En cuanto me entrego a la funesta manía de pensar, de inmediato me encuentro dos caminos. Uno de ellos aparece sólido y bien empedrado, sin apenas baches, y, hasta donde alcanza la vista, se adivina recto y hacedero. A ambos lados, diversas señales advierten de los peligros («cuidado: desprendimiento de inferencias», «ojo: deducciones sospechosas en el arcén»). El trayecto resulta prometedor; la meta, segura. La otra senda presenta un aspecto diferente. Es apenas una trocha. Hay más maleza que certeza. Invita a la aventura. Nadie sabe si ese camino acabará en algún sitio. La único seguro es que algunos valientes se adentran en él.
Veo que el primer camino lo toman a menudo los que viven con una precisión matemática, los que desearían que todo cupiera en una hoja Excel, los partidarios de la menor entropía posible. Los que toman la vereda angosta caminan de una forma menos rígida. Su ritmo es el jazz, esa música enigmática que Balliett definió como «el sonido de la sorpresa». No necesitan más que una estructura mínima (los cuatro acordes de cualquier estándar) para improvisar melodías irrepetibles. Dan sentido a esa anécdota de Charles Mingus, el famoso contrabajista. Cuando alguno de los componentes de su grupo hacía una improvisación genial, Mingus le ordenaba: «No hagas eso más». No era envidia, sino asombro ante lo que, por ser único, ya no debía reiterarse.
Esa encrucijada de caminos simboliza un drama. El caminante debe elegir: la lógica frente a la intuición; la certidumbre frente a la peripecia. Recuerda uno aquella distinción de Pascal entre el «espíritu de geometría» y el «espíritu de fineza». El primero busca la claridad a través de las deducciones lógicas del pensamiento. El segundo, invisible y sutil, quiere conocer a través del corazón, trascendiendo la razón, sin someterse sólo a la demostración científica. ¿Habría visto Pascal aquella diferencia con los ojos fríos de la razón, o con una mirada de soslayo que hubiera lanzado su corazón? Poco debió importarle. El propio Pascal nos ahorró la duda cuando afirmó que «el corazón tiene razones que la razón no entiende».
Corazón. Aquí quería llegar yo. Les confieso, para empezar, que durante años huí cuanto pude de esa palabra. En mi ignorancia, apelar al corazón me parecía, por un lado, una excusa para la ñoñería y un refugio para lo cursi, y, por otro lado, una escapatoria para el pensamiento, una puerta falsa por la que escapar de cualquier zozobra. Lo consideraba un truco de prestidigitador. ¿Que no sabemos dar cuenta de algo?
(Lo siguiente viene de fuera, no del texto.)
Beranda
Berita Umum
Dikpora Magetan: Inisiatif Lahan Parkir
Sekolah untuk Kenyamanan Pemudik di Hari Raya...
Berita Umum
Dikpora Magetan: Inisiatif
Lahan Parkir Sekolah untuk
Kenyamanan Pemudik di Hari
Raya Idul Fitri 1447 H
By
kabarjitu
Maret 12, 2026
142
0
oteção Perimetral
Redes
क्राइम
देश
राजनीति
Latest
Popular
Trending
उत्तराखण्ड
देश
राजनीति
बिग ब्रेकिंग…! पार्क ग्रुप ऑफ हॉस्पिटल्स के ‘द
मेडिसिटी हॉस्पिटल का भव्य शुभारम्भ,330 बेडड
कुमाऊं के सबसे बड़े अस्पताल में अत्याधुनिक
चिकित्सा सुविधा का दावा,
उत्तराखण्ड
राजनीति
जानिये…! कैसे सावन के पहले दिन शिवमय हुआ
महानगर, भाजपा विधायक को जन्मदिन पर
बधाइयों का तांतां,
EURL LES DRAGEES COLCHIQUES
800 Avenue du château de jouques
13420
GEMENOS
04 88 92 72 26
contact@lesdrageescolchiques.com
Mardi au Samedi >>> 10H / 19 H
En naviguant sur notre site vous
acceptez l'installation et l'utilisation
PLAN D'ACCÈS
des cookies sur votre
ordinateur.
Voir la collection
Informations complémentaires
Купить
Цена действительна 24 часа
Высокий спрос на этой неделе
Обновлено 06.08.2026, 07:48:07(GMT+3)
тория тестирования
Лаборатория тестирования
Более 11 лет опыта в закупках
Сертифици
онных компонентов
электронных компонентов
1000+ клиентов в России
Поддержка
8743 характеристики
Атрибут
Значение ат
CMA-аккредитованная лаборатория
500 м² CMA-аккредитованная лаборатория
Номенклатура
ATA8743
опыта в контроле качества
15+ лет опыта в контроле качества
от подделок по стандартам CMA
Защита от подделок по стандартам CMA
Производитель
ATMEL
Invoquemos la omnipotencia del supuesto corazón y el asunto no quedará resuelto, pero al menos nos habremos sosegado. Mi espíritu geométrico se rebelaba ante esa añagaza. Quería razones, no refinamientos sentimentales.
Pero de la geometría también se sale. Una sola frase de Newman bastó para despertarme: «Tenemos un corazón tan frío que se queja de que le digan cosas misteriosas». Y entonces quise saber algo más sobre nuestra frialdad cordial y sus remedios.